Explaining Large Scale Policy Change in the Turkish Health Care System: Symbols, Myths, and New Ways of Framing the Reform Initiatives

Saturday, March 15, 2014
Congressional A (Omni Shoreham)
Tuba I Agartan , Health Policy and Management, Providence College
Explaining policy change has been one of the major concerns of the health care politics and policy development literature. This paper aims to explain the specific dynamics of large scale reforms introduced within the framework of the Health Transformation Program in Turkey. Particularly, it focuses on the exceptional political will of the Justice and Development Party (JDP)’s leaders which, the paper argues, opened up a window of opportunity for a large-scale policy change. The paper builds on recent ideational perspectives that help explain “why” political actors in Turkey would focus on health care reform, given that there are a number of issues waiting to be addressed in the policy agenda.  The paper argues that aspirations and fears of the JDP, alongside the peculiar characteristics of the institutional context, have shaped its priorities and determination to carry out the reform.
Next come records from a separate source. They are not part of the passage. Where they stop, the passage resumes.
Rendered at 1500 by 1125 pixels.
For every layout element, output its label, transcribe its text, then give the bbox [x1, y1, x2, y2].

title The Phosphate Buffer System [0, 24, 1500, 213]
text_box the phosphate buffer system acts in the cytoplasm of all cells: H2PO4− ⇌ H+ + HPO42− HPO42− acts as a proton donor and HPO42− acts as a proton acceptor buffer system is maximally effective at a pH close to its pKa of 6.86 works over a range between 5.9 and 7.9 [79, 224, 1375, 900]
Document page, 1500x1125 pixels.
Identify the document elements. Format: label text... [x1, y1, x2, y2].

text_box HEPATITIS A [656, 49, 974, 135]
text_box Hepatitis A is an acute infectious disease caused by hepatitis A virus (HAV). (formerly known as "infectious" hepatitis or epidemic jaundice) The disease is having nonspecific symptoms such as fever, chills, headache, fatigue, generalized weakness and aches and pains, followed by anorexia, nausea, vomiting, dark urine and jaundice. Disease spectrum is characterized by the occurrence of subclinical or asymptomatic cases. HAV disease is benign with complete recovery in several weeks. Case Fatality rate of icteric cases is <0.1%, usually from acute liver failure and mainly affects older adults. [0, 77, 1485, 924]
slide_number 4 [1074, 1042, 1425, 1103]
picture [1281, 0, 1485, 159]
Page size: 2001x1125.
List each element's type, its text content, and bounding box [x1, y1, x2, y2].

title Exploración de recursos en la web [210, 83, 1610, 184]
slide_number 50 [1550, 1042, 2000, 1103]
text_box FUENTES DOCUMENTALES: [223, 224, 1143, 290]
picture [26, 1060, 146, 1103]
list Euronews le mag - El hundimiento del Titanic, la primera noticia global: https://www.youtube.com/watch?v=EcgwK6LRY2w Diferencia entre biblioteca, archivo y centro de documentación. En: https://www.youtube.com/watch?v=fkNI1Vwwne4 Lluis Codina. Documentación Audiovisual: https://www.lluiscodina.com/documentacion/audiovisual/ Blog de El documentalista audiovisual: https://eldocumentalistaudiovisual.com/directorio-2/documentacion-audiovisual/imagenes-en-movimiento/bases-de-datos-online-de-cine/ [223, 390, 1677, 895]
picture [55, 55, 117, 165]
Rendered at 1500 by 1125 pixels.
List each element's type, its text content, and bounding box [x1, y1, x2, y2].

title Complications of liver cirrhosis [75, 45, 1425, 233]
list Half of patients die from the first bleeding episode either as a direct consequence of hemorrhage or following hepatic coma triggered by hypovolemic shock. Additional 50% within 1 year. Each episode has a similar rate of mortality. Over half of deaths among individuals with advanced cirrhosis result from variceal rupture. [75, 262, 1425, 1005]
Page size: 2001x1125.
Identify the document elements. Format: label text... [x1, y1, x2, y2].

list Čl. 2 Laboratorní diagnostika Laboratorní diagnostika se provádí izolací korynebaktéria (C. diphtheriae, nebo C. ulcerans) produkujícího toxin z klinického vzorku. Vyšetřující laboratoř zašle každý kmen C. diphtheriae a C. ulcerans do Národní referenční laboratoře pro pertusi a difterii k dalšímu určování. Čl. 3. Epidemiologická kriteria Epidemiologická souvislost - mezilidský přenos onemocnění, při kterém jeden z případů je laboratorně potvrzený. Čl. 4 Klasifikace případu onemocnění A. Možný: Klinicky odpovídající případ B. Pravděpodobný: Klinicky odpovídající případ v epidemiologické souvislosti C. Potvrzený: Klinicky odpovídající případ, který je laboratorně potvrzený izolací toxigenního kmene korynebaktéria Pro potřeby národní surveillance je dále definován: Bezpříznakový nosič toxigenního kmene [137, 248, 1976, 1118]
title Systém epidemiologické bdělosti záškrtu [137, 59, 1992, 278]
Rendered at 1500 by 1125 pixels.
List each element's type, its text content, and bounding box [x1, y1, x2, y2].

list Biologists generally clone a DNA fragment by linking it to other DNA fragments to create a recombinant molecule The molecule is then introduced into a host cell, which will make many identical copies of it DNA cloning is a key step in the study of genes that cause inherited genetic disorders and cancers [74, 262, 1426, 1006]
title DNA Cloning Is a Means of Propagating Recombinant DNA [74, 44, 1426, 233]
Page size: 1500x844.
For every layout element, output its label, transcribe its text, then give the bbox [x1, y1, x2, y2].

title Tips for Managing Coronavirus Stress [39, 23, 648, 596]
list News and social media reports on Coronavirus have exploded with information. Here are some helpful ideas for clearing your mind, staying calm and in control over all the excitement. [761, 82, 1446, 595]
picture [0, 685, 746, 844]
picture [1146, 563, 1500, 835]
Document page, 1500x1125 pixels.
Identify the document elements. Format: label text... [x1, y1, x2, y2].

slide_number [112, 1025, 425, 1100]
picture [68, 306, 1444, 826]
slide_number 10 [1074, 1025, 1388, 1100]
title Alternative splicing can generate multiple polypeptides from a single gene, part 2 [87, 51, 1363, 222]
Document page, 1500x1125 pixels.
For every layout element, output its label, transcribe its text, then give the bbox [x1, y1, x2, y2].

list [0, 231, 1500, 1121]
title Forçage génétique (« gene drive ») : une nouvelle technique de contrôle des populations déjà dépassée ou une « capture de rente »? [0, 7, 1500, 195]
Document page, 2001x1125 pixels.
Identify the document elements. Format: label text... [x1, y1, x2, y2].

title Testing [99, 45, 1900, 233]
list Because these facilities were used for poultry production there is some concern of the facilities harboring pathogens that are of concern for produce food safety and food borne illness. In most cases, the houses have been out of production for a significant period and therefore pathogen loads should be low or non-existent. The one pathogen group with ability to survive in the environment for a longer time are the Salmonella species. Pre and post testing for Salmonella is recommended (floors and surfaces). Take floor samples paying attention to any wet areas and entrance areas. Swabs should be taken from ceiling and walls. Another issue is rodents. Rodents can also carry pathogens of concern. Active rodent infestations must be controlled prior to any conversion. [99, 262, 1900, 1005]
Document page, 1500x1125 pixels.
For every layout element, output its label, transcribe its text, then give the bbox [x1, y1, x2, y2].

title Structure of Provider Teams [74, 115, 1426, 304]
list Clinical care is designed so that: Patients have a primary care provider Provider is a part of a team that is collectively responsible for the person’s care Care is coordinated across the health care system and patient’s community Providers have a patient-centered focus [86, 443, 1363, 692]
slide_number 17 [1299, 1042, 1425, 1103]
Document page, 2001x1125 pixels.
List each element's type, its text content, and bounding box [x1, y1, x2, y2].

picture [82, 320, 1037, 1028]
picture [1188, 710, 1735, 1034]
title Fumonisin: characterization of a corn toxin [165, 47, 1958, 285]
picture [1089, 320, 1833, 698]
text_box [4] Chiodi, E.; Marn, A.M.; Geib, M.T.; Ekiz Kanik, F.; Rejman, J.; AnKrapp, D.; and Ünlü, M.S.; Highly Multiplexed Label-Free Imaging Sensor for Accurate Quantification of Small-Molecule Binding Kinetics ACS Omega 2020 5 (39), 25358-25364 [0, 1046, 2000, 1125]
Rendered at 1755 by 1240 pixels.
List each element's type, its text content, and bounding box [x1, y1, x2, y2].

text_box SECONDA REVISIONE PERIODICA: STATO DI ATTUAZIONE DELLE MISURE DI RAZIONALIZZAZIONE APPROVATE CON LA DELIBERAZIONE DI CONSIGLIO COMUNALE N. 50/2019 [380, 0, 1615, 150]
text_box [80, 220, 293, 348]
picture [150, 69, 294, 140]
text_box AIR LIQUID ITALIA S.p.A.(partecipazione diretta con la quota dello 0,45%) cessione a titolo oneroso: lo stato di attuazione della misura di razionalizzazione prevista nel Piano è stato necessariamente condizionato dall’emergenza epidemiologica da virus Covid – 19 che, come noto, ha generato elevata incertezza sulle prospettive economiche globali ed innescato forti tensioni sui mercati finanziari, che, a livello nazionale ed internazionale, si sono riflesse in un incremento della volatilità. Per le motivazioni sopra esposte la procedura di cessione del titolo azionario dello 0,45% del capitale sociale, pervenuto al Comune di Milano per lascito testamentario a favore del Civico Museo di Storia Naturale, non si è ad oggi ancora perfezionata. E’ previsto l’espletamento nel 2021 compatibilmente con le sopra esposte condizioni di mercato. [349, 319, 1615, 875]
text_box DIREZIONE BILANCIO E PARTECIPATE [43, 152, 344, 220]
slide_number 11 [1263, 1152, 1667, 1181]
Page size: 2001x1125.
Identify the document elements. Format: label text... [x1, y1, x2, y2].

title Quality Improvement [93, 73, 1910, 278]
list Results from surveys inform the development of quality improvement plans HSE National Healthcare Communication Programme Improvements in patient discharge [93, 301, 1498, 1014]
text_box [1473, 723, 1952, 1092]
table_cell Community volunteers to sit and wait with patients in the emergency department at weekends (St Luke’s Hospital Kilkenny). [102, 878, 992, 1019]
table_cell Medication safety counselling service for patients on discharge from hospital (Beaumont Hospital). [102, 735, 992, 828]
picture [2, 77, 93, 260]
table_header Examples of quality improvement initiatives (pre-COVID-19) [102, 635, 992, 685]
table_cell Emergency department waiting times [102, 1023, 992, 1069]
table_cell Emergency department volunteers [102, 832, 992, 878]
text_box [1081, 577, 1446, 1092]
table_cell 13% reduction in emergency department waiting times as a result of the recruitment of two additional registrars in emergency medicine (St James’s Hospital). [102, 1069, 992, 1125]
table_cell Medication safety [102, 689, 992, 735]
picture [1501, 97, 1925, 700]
This analysis of the policy agenda also extends to an examination of policy actors’ attempts to frame problems and solutions. Such a broader analysis aims to deepen our understanding of the content of the reform initiative as well as the construction of the need to reform. The JDP leaders emphasized continuity with the health policies proposed in the 1990s. They used impressive rhetorical strategies, diverse political paradigms, symbols and myths to justify the JDP’s problem definition. Thus, as call for papers indicate, historical models, dismissed ideologies or other pieces of the past are being resurrected in the current policy debates in Turkey.